İncirlik Üssü’nün boşaltılmasına dönük bazı çevrelerden yapılan eleştirileri anımsatan Akar, şunları kaydetti:
“Bize bazen ‘neden İncirlik’i boşaltmıyorsunuz?’ diye eleştiriler yapılıyor. Boşaltırsak ne olacak? Sonra ‘neden Amerikan üsleri Yunanistan’a, Dedeağaç’a, Girit’e gitti?’ diye eleştiriyorsunuz. Ayrıca bizim ABD ile ilişkilerimiz, anlaşmalarımız var. İncirlik tamamen Türkiye Cumhuriyeti’nin mülkünde olan bir yer. Türk devletinin bayrağı orada dalgalanıyor. Bütün faaliyetler üs komutanının emir ve bilgisi dahilinde yapılıyor. İncirlik Üssü’nün komutanı da bir Türk subayıdır. Ayrıca bizim de uluslararası anlaşmalar çerçevesinde yabancı ülkelerde askerlerimiz var.”

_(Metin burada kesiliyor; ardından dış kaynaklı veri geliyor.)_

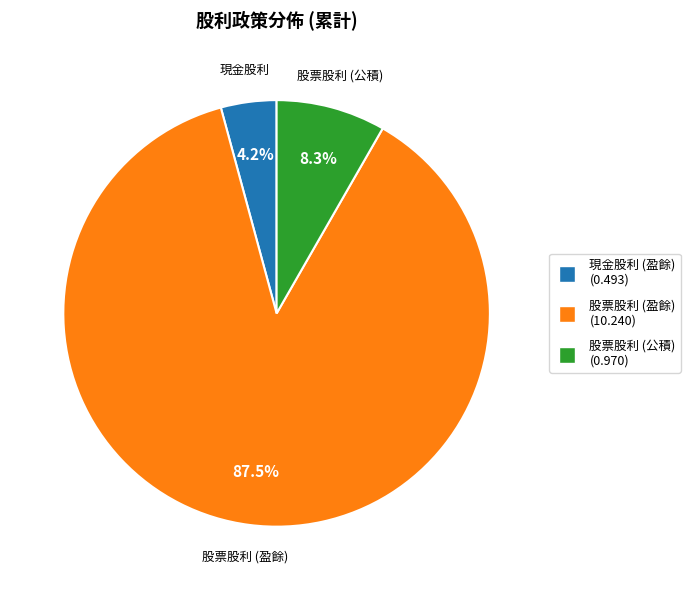

Does any single category account for the majority?

Yes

Akar ayrıca, Türkiye’nin Kürtlerle ilgili bir sorunu olmadığını, teröre karşı mücadele verdiklerini, PKK/YPG’nin Kürtleri asla temsil etmediğini vurguladı.
Tezkerenin bağımsız, egemen Türkiye Cumhuriyeti’nin güvenliği ve huzuru için çıkarıldığına dikkati çeken Akar, “Biz şimdiye kadar kimin egemenliğine saldırdık? Hangi ülkenin topraklarını işgal ettik? Böyle bir durum yok. Biz Suriye veya başka yerdeki teröristleri vuruyoruz ama ses buradan çıkıyor.” dedi.
İsrail’in Gazze’deki saldırılarına değinen Akar, “İsrail’in evrensel değerleri çiğneyerek fosfor bombası dahil savaş hukukuna aykırı eylemlerini de şiddetle lanetliyoruz.” ifadesini kullandı.
Akar, “Dünya nüfusunun yüzde 75’ine tekabül eden toplam 137 ülkenin tanıdığı Filistin için Birleşmiş Milletler Güvenlik Konseyi kararının ve Oslo Mutabakatı gibi çeşitli toplantılarda verilen taahhütlerin bir an önce yerine getirilmesini bekliyoruz. Başkenti Doğu Kudüs olan bir Filistin devletinin artık gerçekleşmesi lazım. Bölgeye barış, huzur ve istikrar ancak bu şekilde gelebilir.” değerlendirmesinde bulundu.